Reporter: Intan Nirmala Sari | Editor: Herlina Kartika Dewi
KONTAN.CO.ID - JAKARTA. Sepanjang semester I-2019 harga minyak untuk kontrak pengiriman September 2019 cenderung menguat di April dan sempat menyentuh level tertinggi yakni US$ 65,79 per barel pada 24 April 2019. Padahal di 31 Desember 2018 harga minyak berada di level terendahnya, yakni US$ 47,84 per barel.
Analis Global Kapital Investama Alwi Assegaf mengatakan, penguatan harga minyak terjadi saat Organisasi Negara Pengekespor Minyak (OPEC) dan Rusia menggagas pemangkasan produksi sebanyak 2 juta barel per hari. Alhasil, langkah tersebut sukses mengerek naik harga minyak di April 2019.
Sayangnya, penguatan tersebut hanya sementara dan mulai terkoreksi tajam di Mei 2019. Alwi menjelaskan, merosotnya harga minyak akibat memanasnya situasi perang dagang antara AS dan China yang tak kunjung usai. Akibatnya, pertumbuhan ekonomi global terimbas dengan cenderung bergerak lesu.
"Apalagi, minyak merupakan salah satu sumber energi. Sehingga, saat terjadi isu pelambatan global, permintaan terhadap minyak berkurang," jelas Alwi kepada Kontan.co.id, Selasa (2/7).

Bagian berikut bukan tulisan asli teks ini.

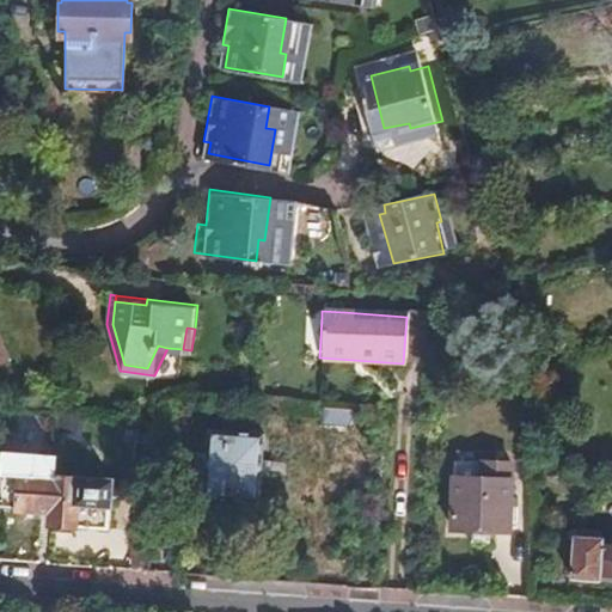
[(403,363),(319,357),(318,363),(403,371),(403,363)]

Untuk Semester II-2019 cadangan yang berlebih dikhawatirkan mampu mengikis harga minyak. Alwi mengungkapkan, sepanjang Juni, produksi minyak sempat menyentuh level terbanyak yakni 12,6 juta barel per hari.
Untungnya, pada pertemuan anggota OPEC pekan ini, negara-negara anggota OPEC+ termasuk Rusia akan melanjutkan pemangkasan output minyak hingga Maret 2020.
Pernyataan tersebut, tentunya menjadi sentimen positif bagi pasar dan mendorong harga minyak untuk kembali naik. Ditambah lagi, ketegangan perang dagang antara AS dengan China cenderung mereda.
Sikap OPEC untuk terus melanjutkan pemangkasan produksi, dianggap mampu menjadi daya dorong harga minyak berada di jalur bullish. Hanya saja, Alwi menyatakan tren bullish yang terjadi di semester II-2019 cenderung terbatas dibandingkan semester I-2019.
Ini lantaran, pasar masih menanti kepastian perang dagang, khususnya realisasi kesepakatan Presiden AS Donald Trump dan Presiden China Xi Jinping dalam KTT G20 pekan lalu di Osaka, Jepang.
Meskipun begitu, Alwi masih merekomendasikan investor untuk buy on deep minyak, mengingat harga masih dalam tren bullish. Hingga akhir tahun, harga minyak memungkinkan berada di level US$ 66,55 per barel dan untuk support US$ 51,55 per barel.